▶ _PAGE TEXT_:

= = =

Your husband Abidin came to Vienna in January 1981. Can you describe the political background that forced him to leave his
home and his family?
NATHALIE BORGERS: Abidin was born in 1954 and began studying at the Middle-Eastern Technical University in Ankara in the early seventies. At
that time, it was a stronghold for left-wing and democratic modes of thought. Abidin's university was a particularly active
campus. The movement grew stronger and stronger, but from 1975 fascist militias began to appear on the scene, intent on dismantling
it step by step. These efforts were supported by the far-right party, which had come to power in a coalition. Representatives
of the left-wing movement were shot in the street, people were blackmailed, there were serious bomb incidents which were then
blamed on the left. Abidin was wounded by gunfire in 1976. Some sectors of the movement then armed themselves, and a kind
of civil war developed on the streets. The military coup didn’t take place until 1980, officially to put an end to the civil
war. Between 1975 and 1980, however, the attacks of the Grey Wolves on the Left were already preparing the ground for that.
In previous years the IMF had called for neoliberal measures, which were successfully resisted for a while by the left-wing
movement.
Why did Abidin leave Turkey?
NATHALIE BORGERS: After the coup of September 12, 1980, left-wing political activists had two options: they could either stay and end up in
prison, or flee. Abidin knew that if he was caught, there would be no mercy for him; even though he had never been on the
front line, he would be imprisoned and tortured. He immediately went into hiding, but he couldn't expect friends and family
to hide him in the long run. It was clear that he had to leave. A few months after the coup – just as the Christmas holidays
came to an end – he came to Vienna on a guest worker bus.
As well as depicting the consequences of his gunshot wounds, the film also reveals the scars that political developments have
left in his family, in his immediate environment and in society. Did you expect this personal story would lead you to such
a far-reaching examination of the topic?
NATHALIE BORGERS: The overall social context was very important to me, because I wanted to make it clear that the foundation for the present
political situation was laid at that time, when neoliberalism was coupled with a military regime that brought religion into
the equation and fostered those two forces in parallel. On another level, I would have liked to explore Abidin's story more,
but I couldn't involve many of his family members without putting them in danger. Some couldn’t talk at all, while others
only wanted to talk about certain topics. During the period when I was developing the film, the situation became more complicated.

= = =

▶ _INFORMATION GIVEN_:
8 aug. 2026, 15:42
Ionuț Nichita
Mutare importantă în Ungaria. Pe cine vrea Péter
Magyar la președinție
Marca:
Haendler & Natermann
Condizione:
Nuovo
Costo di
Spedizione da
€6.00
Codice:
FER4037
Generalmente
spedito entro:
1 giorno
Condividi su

= = =

▶ _ACTIONS TO TAKE_:
1. Which four-digit years appear in the interview? List each year only once.
2. Repeat the interview text word for word. Begin at the words "Why did Abidin" and stop after "guest worker bus.".

▶ _EXERCISE RESPONSES_:
1. 1981, 1954, 1975, 1976, 1980

2.
Why did Abidin leave Turkey?
NATHALIE BORGERS: After the coup of September 12, 1980, left-wing political activists had two options: they could either stay and end up in
prison, or flee. Abidin knew that if he was caught, there would be no mercy for him; even though he had never been on the
front line, he would be imprisoned and tortured. He immediately went into hiding, but he couldn't expect friends and family
to hide him in the long run. It was clear that he had to leave. A few months after the coup – just as the Christmas holidays
came to an end – he came to Vienna on a guest worker bus.